--- Information ---
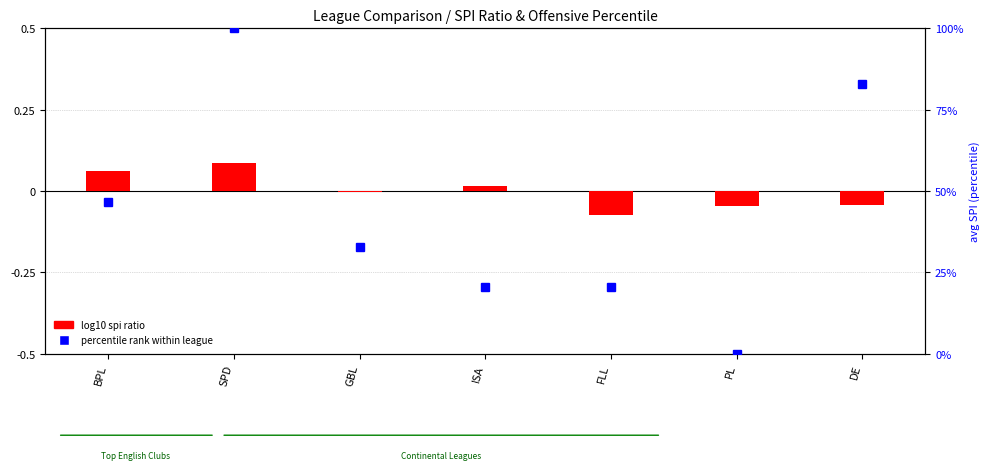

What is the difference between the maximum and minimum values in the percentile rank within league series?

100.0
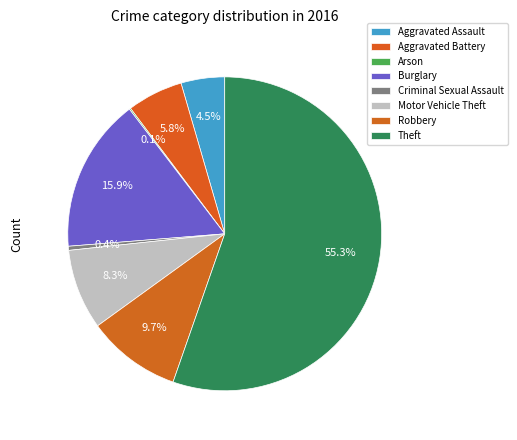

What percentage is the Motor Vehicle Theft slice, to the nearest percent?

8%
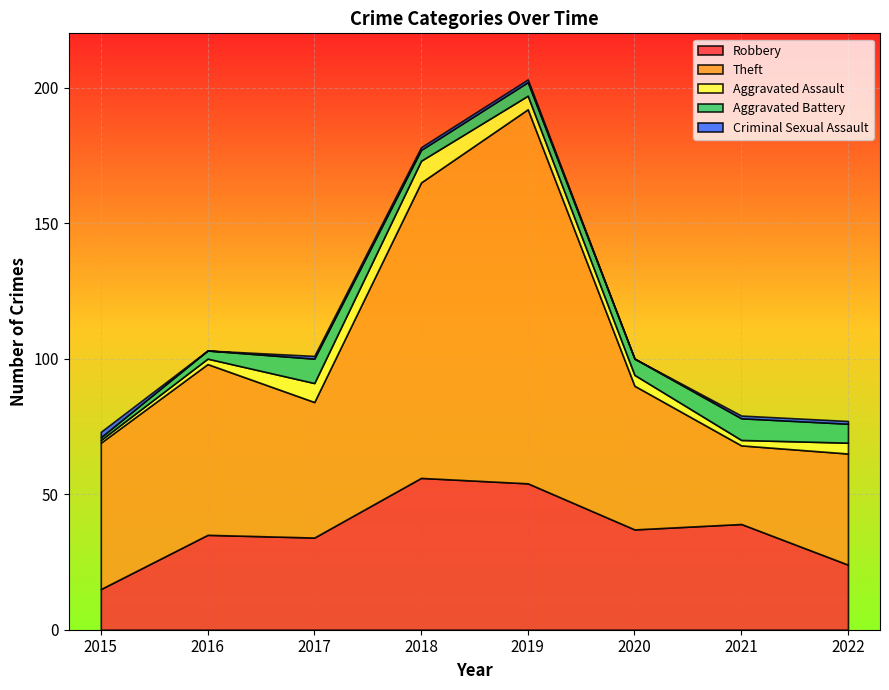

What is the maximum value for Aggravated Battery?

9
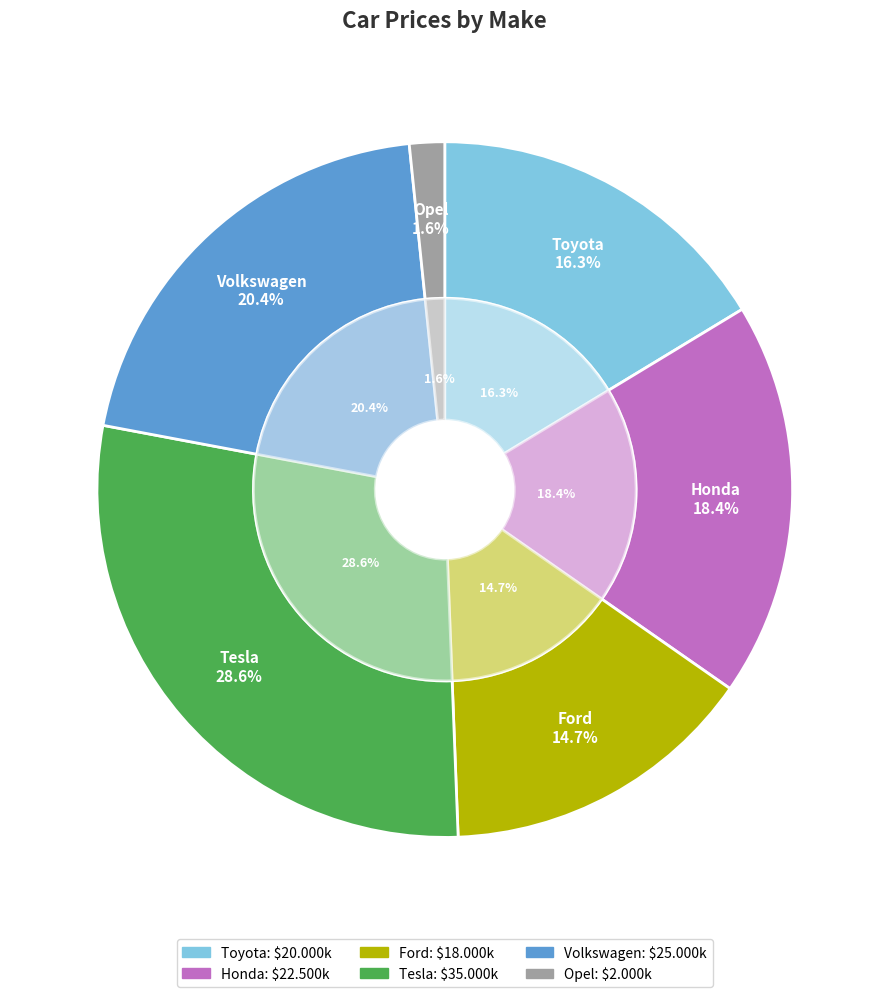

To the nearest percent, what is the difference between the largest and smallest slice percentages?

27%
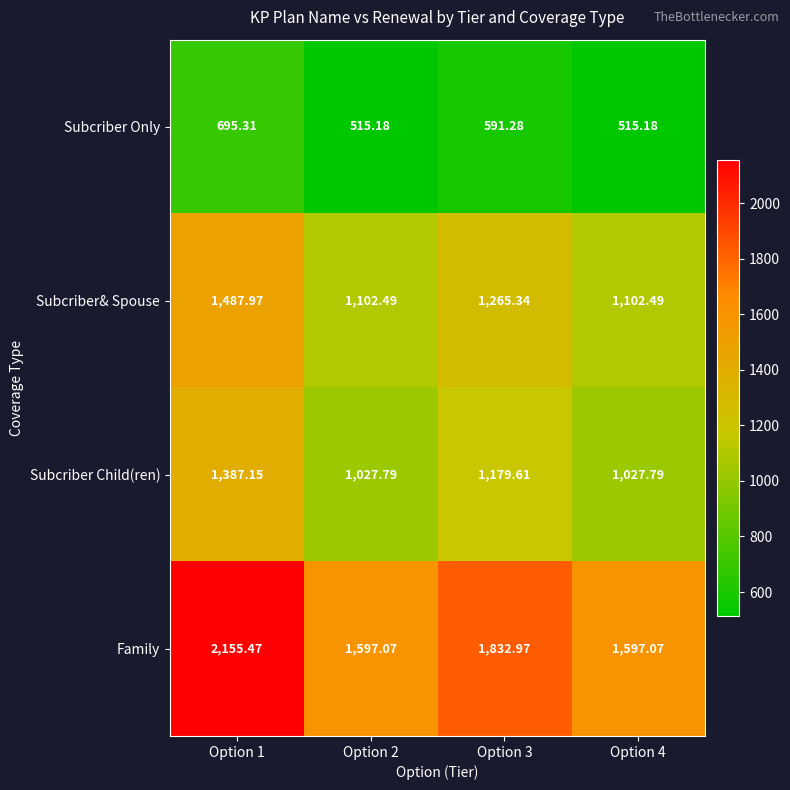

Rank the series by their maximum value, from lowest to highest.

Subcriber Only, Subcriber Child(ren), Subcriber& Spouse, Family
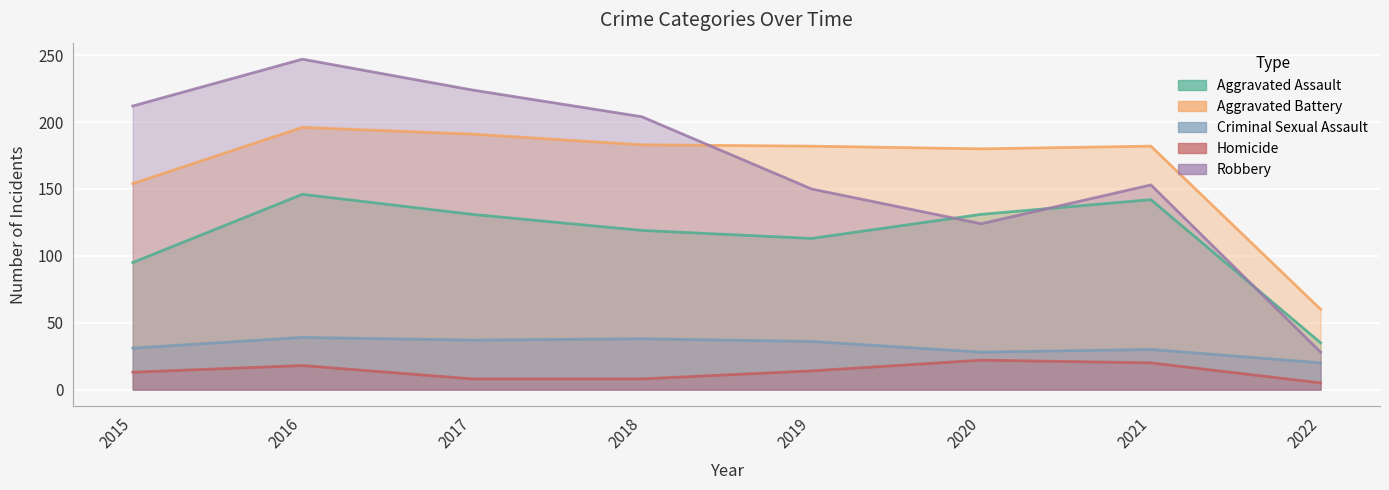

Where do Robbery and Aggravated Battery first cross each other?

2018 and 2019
---
▸ **Task to complete**: Find each line in the records that contains the word "slice", and copy those lines.

▸ **Written reply**:
What percentage is the Motor Vehicle Theft slice, to the nearest percent?
To the nearest percent, what is the difference between the largest and smallest slice percentages?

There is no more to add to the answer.